Absorbing these higher wage increases and benefit costs within the confines of property tax increases that do not exceed 2.5% is not possible.  Something must give – either reductions in services, squeezing out more efficiencies, or raising taxes beyond 2.5% (which requires a ballot override vote unless a community has untapped taxing capacity.)

Because schools are more labor intensive than town operations, they feel the wage and benefit pressures more acutely.   The School District will need to increase their revenues 9% next year to maintain their current operations and stop using reserves.   This would require a similarly large tax increase in both Essex and Manchester that could only be done if overrides were approved.  The School District has crafted an alternative budget that relies on spending down reserves and making some operational changes that comes in at a 5.42% overall increase.  With the continued changes in relative enrollments between the two towns this translates to a 4.5% increase for Manchester and a 5.7% increase for Essex.  Manchester has untapped taxing capacity and thus could approve the higher taxes needed for this without an override vote.  Essex would require an override vote (one failed last year.)  Both the original and alternative budget proposals are significantly higher than the 3.28% average increase the District has needed over the past 12 years.  While it would be preferred by all to continue at this historical rate, the realities of today’s circumstances seem to dictate otherwise.

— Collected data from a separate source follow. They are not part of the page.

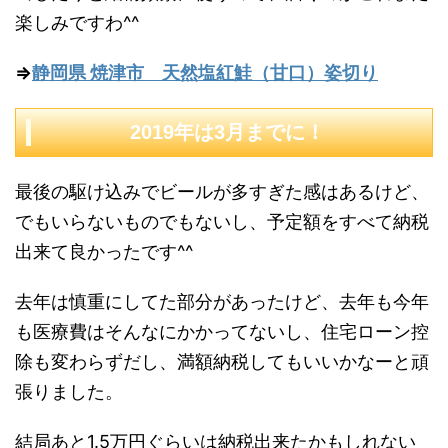
楽しみですわ^^
⇒
静岡県 焼津市 天然塩紅鮭（甘口）姿切り
2019年は3月までに！
最後の駆け込みでビールが多すぎた感はあるけど、
でもいらないものでもないし、予定額をすべて納税
出来て良かったです^^
去年は慎重にしてた部分があったけど、去年も今年
も医療費はそんなにかかってないし、住宅ローン控
除も変わらずだし、満額納税してもいいかなーと頑
張りました。
結局あと1.5万円ぐらいは納税出来たかもしれない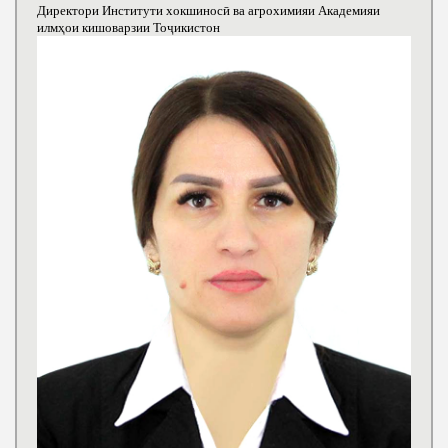
Директори Институти хокшиносӣ ва агрохимияи Академияи
илмҳои кишоварзии Тоҷикистон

Relying on reserves to balance an operating budget is a temporary solution that merely delays the need for a corrective override vote.  It actually digs the hole even deeper, eventually requiring a larger override.  The District has used a host of strategies to avoid overrides for many years but has exhausted such strategies.  Most high performing districts require an override every 5 years of so.  The last school operational override in Manchester was back in 2016 and for Essex back in 2005. 

Stalling as long as possible before approving an override has its drawbacks. It creates a bigger jump all at once compared to smaller, more frequent increases and it creates uncertainty in the budgeting process with the stakes much higher.  At this point it is likely too late to use the “slow and steady” approach of small overrides but it is something the communities might want to consider once the need for the current correction is resolved.  (The original imposition of Proposition 2 ½ was done back in the 1980’s, in a very different budget climate.  Particularly during inflationary times, the 2 ½ limitation is a rather arbitrary threshold for requiring the two-step process for budget approvals – Town Meeting and Ballot.) 

The next two months will be critical in determining what the proper funding request to take to voters should be.  You can give your input at the upcoming School Committee and Finance Committee meetings.  Ultimately voters will make the final call at each town’s Annual Town Meeting.  Should either town fail (twice) to approve the requested District amount, a “super” town meeting with both towns in attendance will need to be held.